What could happen that would invalidate this narrative?
  • Meta's strategic focus on AI across various areas, such as improved advertising targeting and AI-driven creative options, could significantly boost revenue by enhancing advertising effectiveness and increasing the share of global GDP allocated to advertising.
  • With a growing user base and increased engagement across platforms like Facebook, Instagram, and Threads, Meta's ability to recommend better content using AI may lead to higher user retention and subsequently boost revenue.
  • Business messaging through platforms like WhatsApp and Messenger is poised to become a new revenue pillar, especially with AI facilitating business transactions even in developed countries, which could enhance overall revenue streams.
  • The expansion of Meta AI and its integration into the company's ecosystem holds potential for substantial revenue growth through product recommendations, advertisements, and premium service offerings, as engagement scales over time.
  • The success of AI devices, such as Ray-Ban Meta AI glasses and other next-generation computing platforms, represents a promising avenue for increased revenue and profit margins, particularly as more consumers adopt these emerging technologies.

Valuation

How have all the factors above been brought together to estimate a fair value?
  • The assumed bearish price target for Meta Platforms is $605.06, which represents two standard deviations below the consensus price target of $755.0. This valuation is based on what can be assumed as the expectations of Meta Platforms's future earnings growth, profit margins and other risk factors from analysts on the more bearish end of the spectrum.
  • However, there is a degree of disagreement amongst analysts, with the most bullish reporting a price target of $935.0, and the most bearish reporting a price target of just $566.0.
  • In order for you to agree with the bearish analysts, you'd need to believe that by 2028, revenues will be $237.3 billion, earnings will come to $70.8 billion, and it would be trading on a PE ratio of 26.3x, assuming you use a discount rate of 7.6%.
  • Given the current share price of $713.58, the bearish analyst price target of $605.06 is 17.9% lower. Despite analysts expecting the underlying buisness to improve, they seem to believe the market's expectations are too high.
  • We always encourage you to reach your own conclusions though. So sense check these analyst numbers against your own assumptions and expectations based on your understanding of the business and what you believe is probable.

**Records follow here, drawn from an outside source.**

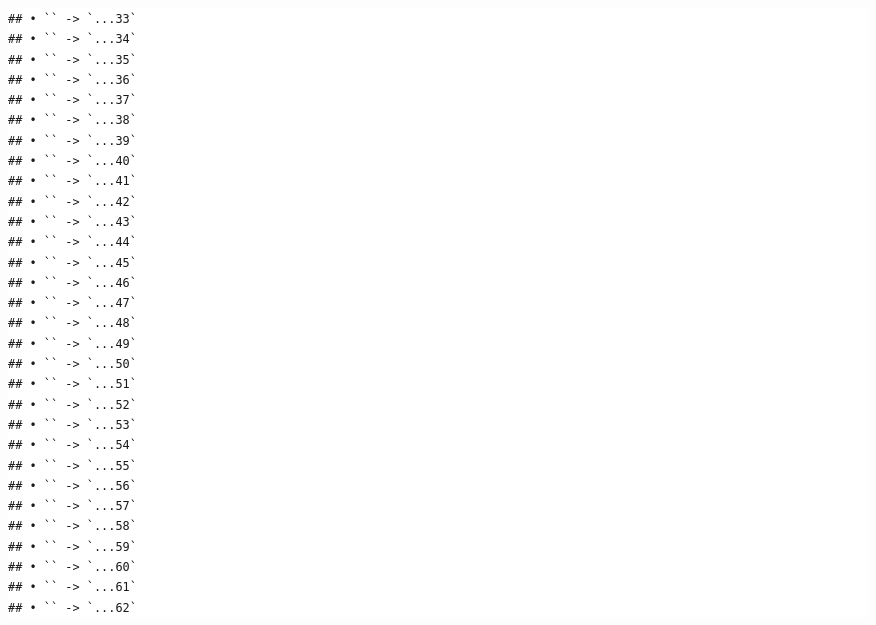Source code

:     ## • `` -> `...33`
    ## • `` -> `...34`
    ## • `` -> `...35`
    ## • `` -> `...36`
    ## • `` -> `...37`
    ## • `` -> `...38`
    ## • `` -> `...39`
    ## • `` -> `...40`
    ## • `` -> `...41`
    ## • `` -> `...42`
    ## • `` -> `...43`
    ## • `` -> `...44`
    ## • `` -> `...45`
    ## • `` -> `...46`
    ## • `` -> `...47`
    ## • `` -> `...48`
    ## • `` -> `...49`
    ## • `` -> `...50`
    ## • `` -> `...51`
    ## • `` -> `...52`
    ## • `` -> `...53`
    ## • `` -> `...54`
    ## • `` -> `...55`
    ## • `` -> `...56`
    ## • `` -> `...57`
    ## • `` -> `...58`
    ## • `` -> `...59`
    ## • `` -> `...60`
    ## • `` -> `...61`
    ## • `` -> `...62`
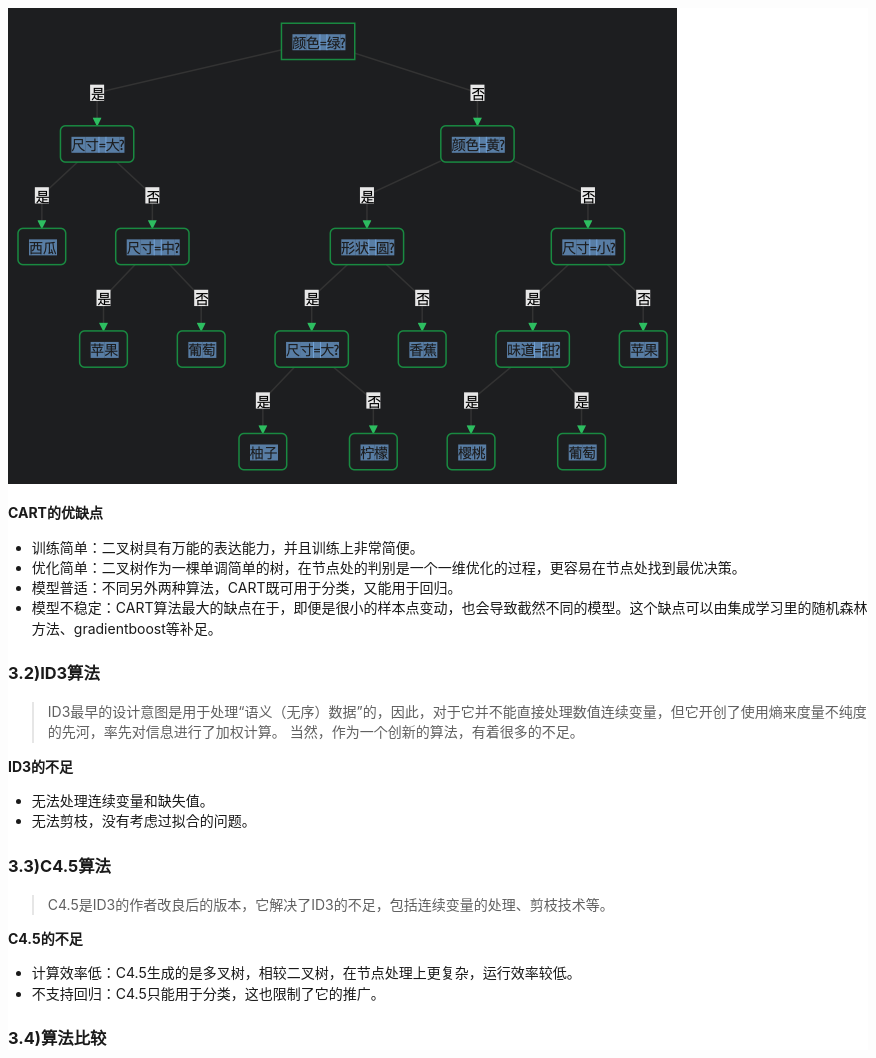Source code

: ![image-20210406225127334](Decision_Tree.assets/image-20210406225127334.png)

**CART的优缺点**

* 训练简单：二叉树具有万能的表达能力，并且训练上非常简便。
* 优化简单：二叉树作为一棵单调简单的树，在节点处的判别是一个一维优化的过程，更容易在节点处找到最优决策。
* 模型普适：不同另外两种算法，CART既可用于分类，又能用于回归。
* 模型不稳定：CART算法最大的缺点在于，即便是很小的样本点变动，也会导致截然不同的模型。这个缺点可以由集成学习里的随机森林方法、gradientboost等补足。

### 3.2)ID3算法

> ID3最早的设计意图是用于处理“语义（无序）数据”的，因此，对于它并不能直接处理数值连续变量，但它开创了使用熵来度量不纯度的先河，率先对信息进行了加权计算。
> 当然，作为一个创新的算法，有着很多的不足。

**ID3的不足**

* 无法处理连续变量和缺失值。
* 无法剪枝，没有考虑过拟合的问题。

### 3.3)C4.5算法

> C4.5是ID3的作者改良后的版本，它解决了ID3的不足，包括连续变量的处理、剪枝技术等。

**C4.5的不足**

* 计算效率低：C4.5生成的是多叉树，相较二叉树，在节点处理上更复杂，运行效率较低。
* 不支持回归：C4.5只能用于分类，这也限制了它的推广。

### 3.4)算法比较
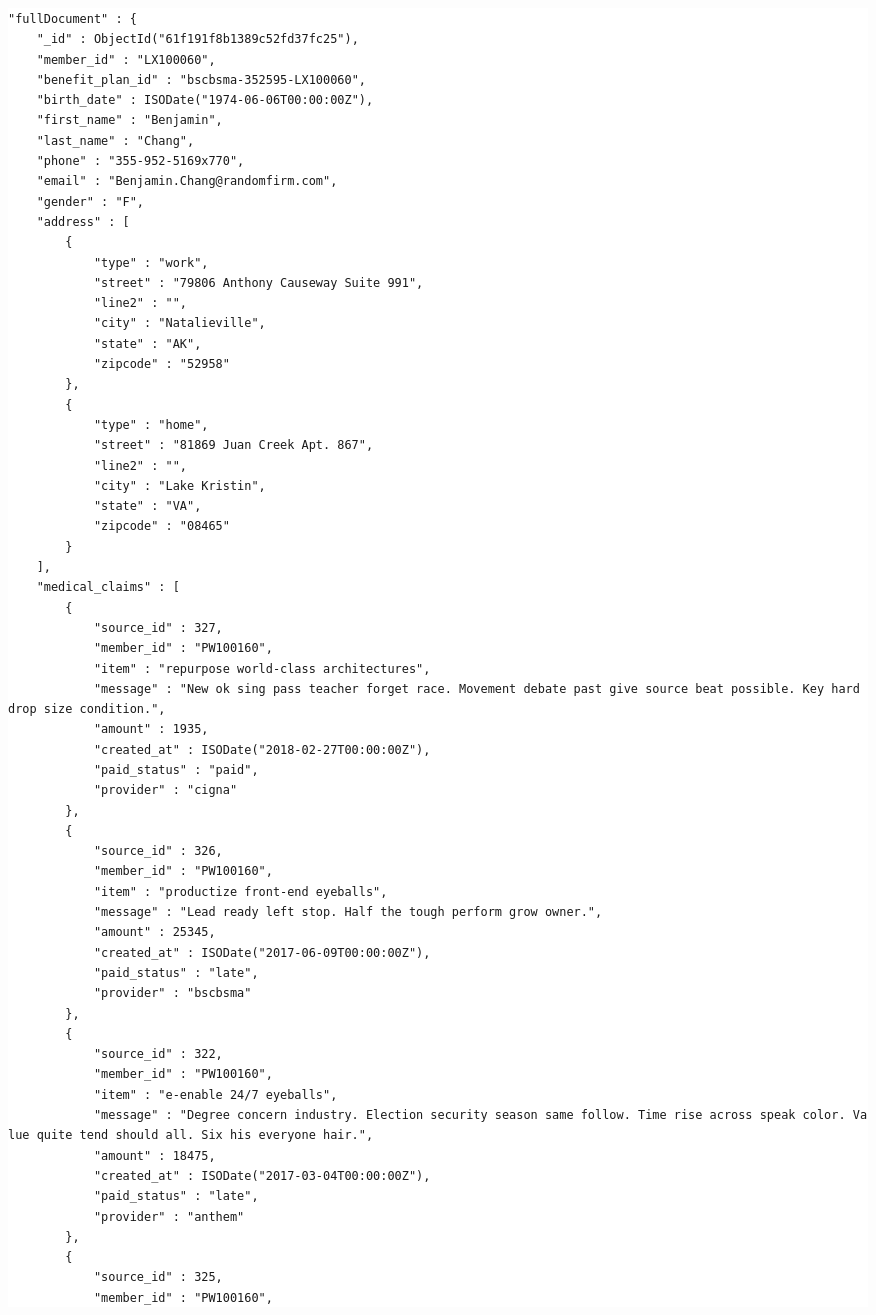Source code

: 	"fullDocument" : {
		"_id" : ObjectId("61f191f8b1389c52fd37fc25"),
		"member_id" : "LX100060",
		"benefit_plan_id" : "bscbsma-352595-LX100060",
		"birth_date" : ISODate("1974-06-06T00:00:00Z"),
		"first_name" : "Benjamin",
		"last_name" : "Chang",
		"phone" : "355-952-5169x770",
		"email" : "Benjamin.Chang@randomfirm.com",
		"gender" : "F",
		"address" : [
			{
				"type" : "work",
				"street" : "79806 Anthony Causeway Suite 991",
				"line2" : "",
				"city" : "Natalieville",
				"state" : "AK",
				"zipcode" : "52958"
			},
			{
				"type" : "home",
				"street" : "81869 Juan Creek Apt. 867",
				"line2" : "",
				"city" : "Lake Kristin",
				"state" : "VA",
				"zipcode" : "08465"
			}
		],
		"medical_claims" : [
			{
				"source_id" : 327,
				"member_id" : "PW100160",
				"item" : "repurpose world-class architectures",
				"message" : "New ok sing pass teacher forget race. Movement debate past give source beat possible. Key hard drop size condition.",
				"amount" : 1935,
				"created_at" : ISODate("2018-02-27T00:00:00Z"),
				"paid_status" : "paid",
				"provider" : "cigna"
			},
			{
				"source_id" : 326,
				"member_id" : "PW100160",
				"item" : "productize front-end eyeballs",
				"message" : "Lead ready left stop. Half the tough perform grow owner.",
				"amount" : 25345,
				"created_at" : ISODate("2017-06-09T00:00:00Z"),
				"paid_status" : "late",
				"provider" : "bscbsma"
			},
			{
				"source_id" : 322,
				"member_id" : "PW100160",
				"item" : "e-enable 24/7 eyeballs",
				"message" : "Degree concern industry. Election security season same follow. Time rise across speak color. Value quite tend should all. Six his everyone hair.",
				"amount" : 18475,
				"created_at" : ISODate("2017-03-04T00:00:00Z"),
				"paid_status" : "late",
				"provider" : "anthem"
			},
			{
				"source_id" : 325,
				"member_id" : "PW100160",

How well do narratives help inform your perspective?

Disclaimer

AnalystLowTarget is a tool utilizing a Large Language Model (LLM) that ingests data on consensus price targets, forecasted revenue and earnings figures, as well as the transcripts of earnings calls to produce qualitative analysis. The narratives produced by AnalystLowTarget are general in nature and are based solely on analyst data and publicly-available material published by the respective companies. These scenarios are not indicative of the company's future performance and are exploratory in nature. Simply Wall St has no position in the company(s) mentioned. Simply Wall St may provide the securities issuer or related entities with website advertising services for a fee, on an arm's length basis. These relationships have no impact on the way we conduct our business, the content we host, or how our content is served to users. The price targets and estimates used are consensus data, and do not constitute a recommendation to buy or sell any stock, and they do not take account of your objectives, or your financial situation. Note that AnalystLowTarget's analysis may not factor in the latest price-sensitive company announcements or qualitative material.